--- DATASET ---
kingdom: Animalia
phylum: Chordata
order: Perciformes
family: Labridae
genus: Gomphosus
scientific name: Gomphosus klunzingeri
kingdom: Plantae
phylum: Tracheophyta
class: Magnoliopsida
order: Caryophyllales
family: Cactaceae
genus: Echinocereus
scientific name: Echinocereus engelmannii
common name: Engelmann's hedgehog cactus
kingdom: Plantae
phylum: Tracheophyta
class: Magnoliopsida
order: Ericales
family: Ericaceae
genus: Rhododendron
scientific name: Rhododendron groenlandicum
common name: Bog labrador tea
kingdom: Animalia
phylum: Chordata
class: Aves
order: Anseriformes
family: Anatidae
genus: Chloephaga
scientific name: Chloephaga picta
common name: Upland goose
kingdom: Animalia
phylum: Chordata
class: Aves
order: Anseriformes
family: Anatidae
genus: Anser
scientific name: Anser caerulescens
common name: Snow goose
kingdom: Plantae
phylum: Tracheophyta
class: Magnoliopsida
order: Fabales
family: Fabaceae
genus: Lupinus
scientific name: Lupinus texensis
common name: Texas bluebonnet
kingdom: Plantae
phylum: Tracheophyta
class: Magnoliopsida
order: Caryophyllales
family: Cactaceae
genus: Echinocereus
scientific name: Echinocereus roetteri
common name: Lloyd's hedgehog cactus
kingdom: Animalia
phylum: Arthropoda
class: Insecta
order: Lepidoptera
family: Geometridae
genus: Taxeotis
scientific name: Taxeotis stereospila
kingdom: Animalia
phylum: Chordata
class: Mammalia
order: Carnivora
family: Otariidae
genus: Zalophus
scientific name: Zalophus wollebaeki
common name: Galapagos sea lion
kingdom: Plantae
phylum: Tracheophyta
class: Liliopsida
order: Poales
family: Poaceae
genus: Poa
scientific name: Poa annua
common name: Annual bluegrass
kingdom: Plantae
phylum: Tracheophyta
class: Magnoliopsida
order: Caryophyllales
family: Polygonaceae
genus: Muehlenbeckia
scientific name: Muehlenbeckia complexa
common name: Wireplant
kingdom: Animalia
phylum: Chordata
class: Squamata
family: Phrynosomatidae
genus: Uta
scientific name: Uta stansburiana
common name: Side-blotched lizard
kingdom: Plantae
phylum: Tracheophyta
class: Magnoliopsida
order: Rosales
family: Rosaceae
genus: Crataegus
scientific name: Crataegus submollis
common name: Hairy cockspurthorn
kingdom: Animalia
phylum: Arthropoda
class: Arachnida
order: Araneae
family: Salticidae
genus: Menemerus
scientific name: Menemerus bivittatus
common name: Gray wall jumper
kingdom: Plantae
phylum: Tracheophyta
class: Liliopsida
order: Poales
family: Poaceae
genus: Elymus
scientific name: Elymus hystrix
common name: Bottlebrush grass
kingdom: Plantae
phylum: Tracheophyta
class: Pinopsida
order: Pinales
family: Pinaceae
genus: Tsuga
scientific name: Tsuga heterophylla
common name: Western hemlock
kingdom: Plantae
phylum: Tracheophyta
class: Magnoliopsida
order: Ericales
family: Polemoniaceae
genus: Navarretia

--- TASK STATEMENT ---
Reproduce every line of the data above, unchanged and in the same order.

--- EXPECTED ANSWER ---
kingdom: Animalia
phylum: Chordata
order: Perciformes
family: Labridae
genus: Gomphosus
scientific name: Gomphosus klunzingeri
kingdom: Plantae
phylum: Tracheophyta
class: Magnoliopsida
order: Caryophyllales
family: Cactaceae
genus: Echinocereus
scientific name: Echinocereus engelmannii
common name: Engelmann's hedgehog cactus
kingdom: Plantae
phylum: Tracheophyta
class: Magnoliopsida
order: Ericales
family: Ericaceae
genus: Rhododendron
scientific name: Rhododendron groenlandicum
common name: Bog labrador tea
kingdom: Animalia
phylum: Chordata
class: Aves
order: Anseriformes
family: Anatidae
genus: Chloephaga
scientific name: Chloephaga picta
common name: Upland goose
kingdom: Animalia
phylum: Chordata
class: Aves
order: Anseriformes
family: Anatidae
genus: Anser
scientific name: Anser caerulescens
common name: Snow goose
kingdom: Plantae
phylum: Tracheophyta
class: Magnoliopsida
order: Fabales
family: Fabaceae
genus: Lupinus
scientific name: Lupinus texensis
common name: Texas bluebonnet
kingdom: Plantae
phylum: Tracheophyta
class: Magnoliopsida
order: Caryophyllales
family: Cactaceae
genus: Echinocereus
scientific name: Echinocereus roetteri
common name: Lloyd's hedgehog cactus
kingdom: Animalia
phylum: Arthropoda
class: Insecta
order: Lepidoptera
family: Geometridae
genus: Taxeotis
scientific name: Taxeotis stereospila
kingdom: Animalia
phylum: Chordata
class: Mammalia
order: Carnivora
family: Otariidae
genus: Zalophus
scientific name: Zalophus wollebaeki
common name: Galapagos sea lion
kingdom: Plantae
phylum: Tracheophyta
class: Liliopsida
order: Poales
family: Poaceae
genus: Poa
scientific name: Poa annua
common name: Annual bluegrass
kingdom: Plantae
phylum: Tracheophyta
class: Magnoliopsida
order: Caryophyllales
family: Polygonaceae
genus: Muehlenbeckia
scientific name: Muehlenbeckia complexa
common name: Wireplant
kingdom: Animalia
phylum: Chordata
class: Squamata
family: Phrynosomatidae
genus: Uta
scientific name: Uta stansburiana
common name: Side-blotched lizard
kingdom: Plantae
phylum: Tracheophyta
class: Magnoliopsida
order: Rosales
family: Rosaceae
genus: Crataegus
scientific name: Crataegus submollis
common name: Hairy cockspurthorn
kingdom: Animalia
phylum: Arthropoda
class: Arachnida
order: Araneae
family: Salticidae
genus: Menemerus
scientific name: Menemerus bivittatus
common name: Gray wall jumper
kingdom: Plantae
phylum: Tracheophyta
class: Liliopsida
order: Poales
family: Poaceae
genus: Elymus
scientific name: Elymus hystrix
common name: Bottlebrush grass
kingdom: Plantae
phylum: Tracheophyta
class: Pinopsida
order: Pinales
family: Pinaceae
genus: Tsuga
scientific name: Tsuga heterophylla
common name: Western hemlock
kingdom: Plantae
phylum: Tracheophyta
class: Magnoliopsida
order: Ericales
family: Polemoniaceae
genus: Navarretia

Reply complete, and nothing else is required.